I have been dealing with fear and unrest lately? Why is this? The current economical situation? No. The lawlessness that runs rampant? No. My fear and unrest comes from my teeth. Only my close friends and family know of my dental situation. To put it simply, gum disease is no fun, while I have had a few treatments and my teeth look good, my goal is to keep my natural teeth as long as possible. This includes quarterly visits to my dentists, my rigorous home care regiment, and changing my diet to cut down my sugar intake.
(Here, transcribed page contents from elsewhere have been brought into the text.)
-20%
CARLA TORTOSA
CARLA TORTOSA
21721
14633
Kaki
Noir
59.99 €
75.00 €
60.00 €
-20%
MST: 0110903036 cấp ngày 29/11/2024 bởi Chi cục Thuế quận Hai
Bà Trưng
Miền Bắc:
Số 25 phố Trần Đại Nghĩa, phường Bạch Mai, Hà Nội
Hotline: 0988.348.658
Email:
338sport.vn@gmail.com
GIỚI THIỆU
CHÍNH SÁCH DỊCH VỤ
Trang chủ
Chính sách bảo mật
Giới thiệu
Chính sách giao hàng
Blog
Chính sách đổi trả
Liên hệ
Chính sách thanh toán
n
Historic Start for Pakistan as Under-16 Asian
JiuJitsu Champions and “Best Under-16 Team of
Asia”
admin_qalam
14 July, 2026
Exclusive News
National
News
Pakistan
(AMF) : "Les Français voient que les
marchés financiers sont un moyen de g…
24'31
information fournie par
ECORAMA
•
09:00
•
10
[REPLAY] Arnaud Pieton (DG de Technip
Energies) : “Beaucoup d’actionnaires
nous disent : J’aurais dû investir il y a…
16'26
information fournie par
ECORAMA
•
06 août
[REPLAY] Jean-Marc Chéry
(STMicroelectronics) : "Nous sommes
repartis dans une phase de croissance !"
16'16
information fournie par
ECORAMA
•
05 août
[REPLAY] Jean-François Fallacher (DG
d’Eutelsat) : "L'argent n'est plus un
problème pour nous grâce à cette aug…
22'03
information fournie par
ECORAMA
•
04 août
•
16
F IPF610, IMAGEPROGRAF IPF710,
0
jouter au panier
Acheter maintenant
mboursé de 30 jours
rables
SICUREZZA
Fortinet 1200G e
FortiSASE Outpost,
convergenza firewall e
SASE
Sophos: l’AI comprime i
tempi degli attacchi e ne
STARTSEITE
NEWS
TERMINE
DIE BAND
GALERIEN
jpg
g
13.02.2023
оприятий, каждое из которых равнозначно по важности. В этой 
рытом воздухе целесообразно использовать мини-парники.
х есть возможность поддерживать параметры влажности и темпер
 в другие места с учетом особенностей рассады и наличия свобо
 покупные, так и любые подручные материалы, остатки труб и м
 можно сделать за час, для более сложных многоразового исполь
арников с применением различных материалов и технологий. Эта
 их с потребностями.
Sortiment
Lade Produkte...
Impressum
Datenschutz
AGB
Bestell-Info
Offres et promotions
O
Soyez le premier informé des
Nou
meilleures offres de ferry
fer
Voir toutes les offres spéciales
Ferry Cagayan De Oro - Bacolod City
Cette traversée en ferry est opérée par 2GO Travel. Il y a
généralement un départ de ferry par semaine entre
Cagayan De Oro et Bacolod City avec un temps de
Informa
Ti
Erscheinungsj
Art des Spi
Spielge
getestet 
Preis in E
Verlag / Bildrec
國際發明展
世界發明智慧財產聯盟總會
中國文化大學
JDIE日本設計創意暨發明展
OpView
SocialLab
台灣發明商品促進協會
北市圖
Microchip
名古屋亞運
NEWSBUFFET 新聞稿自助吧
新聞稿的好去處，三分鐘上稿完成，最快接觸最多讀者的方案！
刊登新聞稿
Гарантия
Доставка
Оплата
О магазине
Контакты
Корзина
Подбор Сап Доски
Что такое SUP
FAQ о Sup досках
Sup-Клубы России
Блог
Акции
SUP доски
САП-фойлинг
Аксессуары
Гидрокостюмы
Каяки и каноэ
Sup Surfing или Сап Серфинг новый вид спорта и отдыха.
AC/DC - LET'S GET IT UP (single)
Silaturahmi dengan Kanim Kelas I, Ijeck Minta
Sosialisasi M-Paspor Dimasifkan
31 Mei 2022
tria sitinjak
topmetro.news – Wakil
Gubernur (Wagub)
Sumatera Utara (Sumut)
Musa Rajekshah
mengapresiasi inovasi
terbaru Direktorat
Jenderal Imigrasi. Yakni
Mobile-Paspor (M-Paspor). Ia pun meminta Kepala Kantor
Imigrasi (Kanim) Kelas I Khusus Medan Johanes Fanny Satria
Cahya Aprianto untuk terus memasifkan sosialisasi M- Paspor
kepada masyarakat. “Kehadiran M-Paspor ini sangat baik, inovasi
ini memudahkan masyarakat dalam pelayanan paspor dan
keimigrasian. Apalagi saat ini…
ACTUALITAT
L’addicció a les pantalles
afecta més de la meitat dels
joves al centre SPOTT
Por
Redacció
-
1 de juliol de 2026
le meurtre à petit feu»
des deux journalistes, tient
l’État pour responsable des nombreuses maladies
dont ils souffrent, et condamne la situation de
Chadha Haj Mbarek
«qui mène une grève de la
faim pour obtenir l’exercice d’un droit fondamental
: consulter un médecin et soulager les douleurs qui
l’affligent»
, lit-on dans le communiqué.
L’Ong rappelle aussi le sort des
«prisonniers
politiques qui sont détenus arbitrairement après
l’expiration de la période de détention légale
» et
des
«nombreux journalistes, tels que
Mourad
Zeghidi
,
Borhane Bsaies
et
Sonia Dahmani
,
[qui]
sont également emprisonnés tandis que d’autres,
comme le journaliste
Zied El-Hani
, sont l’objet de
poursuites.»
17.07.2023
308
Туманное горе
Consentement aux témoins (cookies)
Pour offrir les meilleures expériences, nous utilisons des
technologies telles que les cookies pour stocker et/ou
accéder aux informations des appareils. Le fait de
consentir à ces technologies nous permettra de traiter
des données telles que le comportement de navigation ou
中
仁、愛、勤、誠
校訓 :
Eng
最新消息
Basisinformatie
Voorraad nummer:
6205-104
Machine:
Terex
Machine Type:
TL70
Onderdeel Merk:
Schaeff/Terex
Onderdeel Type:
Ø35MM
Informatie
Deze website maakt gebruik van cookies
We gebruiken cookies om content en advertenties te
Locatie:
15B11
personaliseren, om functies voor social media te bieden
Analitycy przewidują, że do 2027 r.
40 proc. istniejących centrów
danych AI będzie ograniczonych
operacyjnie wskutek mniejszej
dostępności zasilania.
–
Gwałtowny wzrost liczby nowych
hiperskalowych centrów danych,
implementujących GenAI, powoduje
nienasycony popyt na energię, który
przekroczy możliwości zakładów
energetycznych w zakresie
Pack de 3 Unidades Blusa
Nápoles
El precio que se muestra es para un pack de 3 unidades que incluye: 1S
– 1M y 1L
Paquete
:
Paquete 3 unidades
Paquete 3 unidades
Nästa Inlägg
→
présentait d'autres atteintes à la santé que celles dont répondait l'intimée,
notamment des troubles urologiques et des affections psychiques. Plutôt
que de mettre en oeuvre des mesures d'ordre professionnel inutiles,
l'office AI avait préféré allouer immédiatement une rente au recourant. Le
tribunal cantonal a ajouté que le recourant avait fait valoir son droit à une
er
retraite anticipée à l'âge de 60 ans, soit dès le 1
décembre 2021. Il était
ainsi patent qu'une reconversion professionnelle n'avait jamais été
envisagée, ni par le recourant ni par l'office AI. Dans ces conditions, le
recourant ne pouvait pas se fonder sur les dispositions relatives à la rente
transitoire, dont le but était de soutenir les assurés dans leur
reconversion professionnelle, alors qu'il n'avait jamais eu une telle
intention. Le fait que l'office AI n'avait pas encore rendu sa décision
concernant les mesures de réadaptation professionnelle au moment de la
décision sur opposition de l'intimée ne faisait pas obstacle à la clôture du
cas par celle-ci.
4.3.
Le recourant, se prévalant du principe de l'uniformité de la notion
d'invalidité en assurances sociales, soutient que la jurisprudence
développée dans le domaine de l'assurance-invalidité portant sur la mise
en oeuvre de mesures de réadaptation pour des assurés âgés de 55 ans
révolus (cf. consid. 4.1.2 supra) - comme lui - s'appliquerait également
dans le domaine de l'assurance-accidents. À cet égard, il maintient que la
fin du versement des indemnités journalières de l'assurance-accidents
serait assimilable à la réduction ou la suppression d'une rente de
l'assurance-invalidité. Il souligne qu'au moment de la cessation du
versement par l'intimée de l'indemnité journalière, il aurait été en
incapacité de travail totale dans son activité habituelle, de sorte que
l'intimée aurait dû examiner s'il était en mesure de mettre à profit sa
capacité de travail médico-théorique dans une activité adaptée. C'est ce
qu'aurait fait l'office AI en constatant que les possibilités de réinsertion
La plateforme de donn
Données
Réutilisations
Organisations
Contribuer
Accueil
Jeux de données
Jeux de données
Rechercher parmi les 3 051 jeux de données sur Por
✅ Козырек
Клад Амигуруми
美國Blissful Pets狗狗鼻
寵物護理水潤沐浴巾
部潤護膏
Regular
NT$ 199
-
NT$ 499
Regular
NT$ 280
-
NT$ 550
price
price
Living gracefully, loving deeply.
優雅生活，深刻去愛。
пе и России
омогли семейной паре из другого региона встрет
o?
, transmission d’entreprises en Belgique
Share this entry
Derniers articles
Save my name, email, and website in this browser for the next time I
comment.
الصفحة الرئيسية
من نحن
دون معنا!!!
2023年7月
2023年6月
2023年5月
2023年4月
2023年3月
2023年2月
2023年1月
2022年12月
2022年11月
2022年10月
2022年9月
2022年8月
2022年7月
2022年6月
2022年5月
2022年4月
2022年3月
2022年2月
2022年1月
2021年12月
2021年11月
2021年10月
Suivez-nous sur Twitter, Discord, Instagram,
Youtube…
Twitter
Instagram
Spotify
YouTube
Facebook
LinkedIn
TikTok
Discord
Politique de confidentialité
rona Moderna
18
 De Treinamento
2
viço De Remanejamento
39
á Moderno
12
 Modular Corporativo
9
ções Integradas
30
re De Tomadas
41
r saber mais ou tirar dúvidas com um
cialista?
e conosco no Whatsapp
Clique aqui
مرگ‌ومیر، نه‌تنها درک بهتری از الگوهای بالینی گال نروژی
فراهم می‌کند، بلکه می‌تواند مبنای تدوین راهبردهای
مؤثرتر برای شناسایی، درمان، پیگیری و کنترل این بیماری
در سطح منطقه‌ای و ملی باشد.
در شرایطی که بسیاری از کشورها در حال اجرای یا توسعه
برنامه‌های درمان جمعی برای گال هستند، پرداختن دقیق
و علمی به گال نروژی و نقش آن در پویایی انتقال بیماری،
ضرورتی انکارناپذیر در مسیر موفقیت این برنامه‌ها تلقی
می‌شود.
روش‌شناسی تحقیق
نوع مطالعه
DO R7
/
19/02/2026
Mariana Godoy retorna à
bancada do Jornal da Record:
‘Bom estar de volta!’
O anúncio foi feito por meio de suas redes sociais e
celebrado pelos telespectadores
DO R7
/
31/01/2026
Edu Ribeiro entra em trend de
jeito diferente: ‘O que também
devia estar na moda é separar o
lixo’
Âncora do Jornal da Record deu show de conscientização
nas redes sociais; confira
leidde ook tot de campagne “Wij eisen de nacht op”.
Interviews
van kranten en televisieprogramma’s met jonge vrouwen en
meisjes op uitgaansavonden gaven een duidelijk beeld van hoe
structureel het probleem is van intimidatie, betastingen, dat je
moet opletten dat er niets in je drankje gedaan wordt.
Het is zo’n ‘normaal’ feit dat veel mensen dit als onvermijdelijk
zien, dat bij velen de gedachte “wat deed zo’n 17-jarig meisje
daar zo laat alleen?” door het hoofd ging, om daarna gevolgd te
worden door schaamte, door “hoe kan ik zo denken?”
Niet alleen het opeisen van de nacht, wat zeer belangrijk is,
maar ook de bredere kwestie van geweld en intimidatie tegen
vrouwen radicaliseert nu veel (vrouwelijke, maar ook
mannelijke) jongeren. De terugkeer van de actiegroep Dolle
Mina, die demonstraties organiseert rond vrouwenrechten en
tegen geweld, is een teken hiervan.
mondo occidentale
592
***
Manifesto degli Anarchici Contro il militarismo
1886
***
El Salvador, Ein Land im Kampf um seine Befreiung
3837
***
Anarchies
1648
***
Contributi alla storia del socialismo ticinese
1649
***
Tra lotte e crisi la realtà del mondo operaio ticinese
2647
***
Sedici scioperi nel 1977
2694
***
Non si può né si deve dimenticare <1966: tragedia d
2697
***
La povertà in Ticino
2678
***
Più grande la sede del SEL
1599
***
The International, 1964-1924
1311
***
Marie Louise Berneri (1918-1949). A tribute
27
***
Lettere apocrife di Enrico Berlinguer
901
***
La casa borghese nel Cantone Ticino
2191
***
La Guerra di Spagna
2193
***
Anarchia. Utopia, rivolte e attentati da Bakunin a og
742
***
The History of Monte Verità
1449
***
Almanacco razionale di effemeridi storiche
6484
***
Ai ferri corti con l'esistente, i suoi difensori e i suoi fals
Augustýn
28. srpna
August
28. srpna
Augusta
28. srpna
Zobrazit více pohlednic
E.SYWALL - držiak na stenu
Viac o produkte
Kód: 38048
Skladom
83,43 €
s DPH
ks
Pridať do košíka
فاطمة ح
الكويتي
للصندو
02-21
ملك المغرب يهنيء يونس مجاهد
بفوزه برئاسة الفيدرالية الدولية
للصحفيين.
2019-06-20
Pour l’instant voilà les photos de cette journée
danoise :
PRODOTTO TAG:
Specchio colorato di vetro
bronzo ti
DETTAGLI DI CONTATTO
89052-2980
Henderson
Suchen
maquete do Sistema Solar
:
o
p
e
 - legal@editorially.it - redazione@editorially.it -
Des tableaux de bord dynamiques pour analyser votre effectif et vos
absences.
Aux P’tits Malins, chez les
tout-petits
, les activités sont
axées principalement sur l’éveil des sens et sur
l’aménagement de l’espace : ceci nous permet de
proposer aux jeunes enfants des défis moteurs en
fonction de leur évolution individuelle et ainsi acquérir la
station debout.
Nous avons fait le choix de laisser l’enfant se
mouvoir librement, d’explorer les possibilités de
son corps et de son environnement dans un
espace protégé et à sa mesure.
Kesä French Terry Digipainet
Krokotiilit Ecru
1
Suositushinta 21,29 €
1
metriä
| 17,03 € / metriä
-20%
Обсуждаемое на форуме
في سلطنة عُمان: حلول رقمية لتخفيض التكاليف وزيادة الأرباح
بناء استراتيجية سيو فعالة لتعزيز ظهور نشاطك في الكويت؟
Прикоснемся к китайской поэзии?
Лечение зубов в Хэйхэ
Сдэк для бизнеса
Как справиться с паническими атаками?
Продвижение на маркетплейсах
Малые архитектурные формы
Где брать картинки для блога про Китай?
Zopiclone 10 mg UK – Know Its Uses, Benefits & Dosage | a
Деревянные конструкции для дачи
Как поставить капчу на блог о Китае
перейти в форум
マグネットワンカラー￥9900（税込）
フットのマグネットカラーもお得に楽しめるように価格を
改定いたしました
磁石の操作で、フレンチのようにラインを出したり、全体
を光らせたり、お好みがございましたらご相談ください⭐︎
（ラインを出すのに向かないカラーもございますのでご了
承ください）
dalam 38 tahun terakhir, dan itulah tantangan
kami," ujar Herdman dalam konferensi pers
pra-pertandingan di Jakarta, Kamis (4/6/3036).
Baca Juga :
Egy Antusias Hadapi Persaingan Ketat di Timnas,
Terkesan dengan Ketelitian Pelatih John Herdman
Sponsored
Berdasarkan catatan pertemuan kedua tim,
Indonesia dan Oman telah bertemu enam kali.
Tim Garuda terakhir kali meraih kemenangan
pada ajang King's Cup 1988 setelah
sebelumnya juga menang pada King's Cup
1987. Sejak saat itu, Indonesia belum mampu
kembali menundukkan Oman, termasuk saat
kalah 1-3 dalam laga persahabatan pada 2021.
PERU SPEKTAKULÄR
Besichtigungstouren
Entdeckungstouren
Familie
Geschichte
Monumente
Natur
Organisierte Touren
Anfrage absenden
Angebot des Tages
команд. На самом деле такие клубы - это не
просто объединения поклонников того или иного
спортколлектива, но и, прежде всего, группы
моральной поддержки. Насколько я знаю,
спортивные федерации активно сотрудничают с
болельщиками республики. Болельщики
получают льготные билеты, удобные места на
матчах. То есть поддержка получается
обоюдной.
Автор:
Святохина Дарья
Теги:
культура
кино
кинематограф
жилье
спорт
So why am I fearful if I am doing all the right things? Well, whenever I know something like some dull pain in area of my mouth or some very slight teeth shift, my mind goes to worst case scenario. I wonder if my gums are still healthy the next time I go in or if there has been no improvement at all. To say my anxiety is a bit raised at those times would be an understatement.
However, even with all that, if I am doing all I can do and anything my dentist can recommend, I still have hope. Another thing I have been pondering on is Psalm 56. This Psalm came to mind as I was listening to David, a stage play that is available on Spotify that puts the story of David into song. Psalm 56 was essentially sung and just brought that to life for me. Trusting in the Lord has been hard for me lately because I tend to rely on my own understanding. But I am getting better at this.
If you are ever afraid or fearful, go to Him in prayer to ease your mind and ask Him for His guidance. “When I am afraid, You are my hiding place”.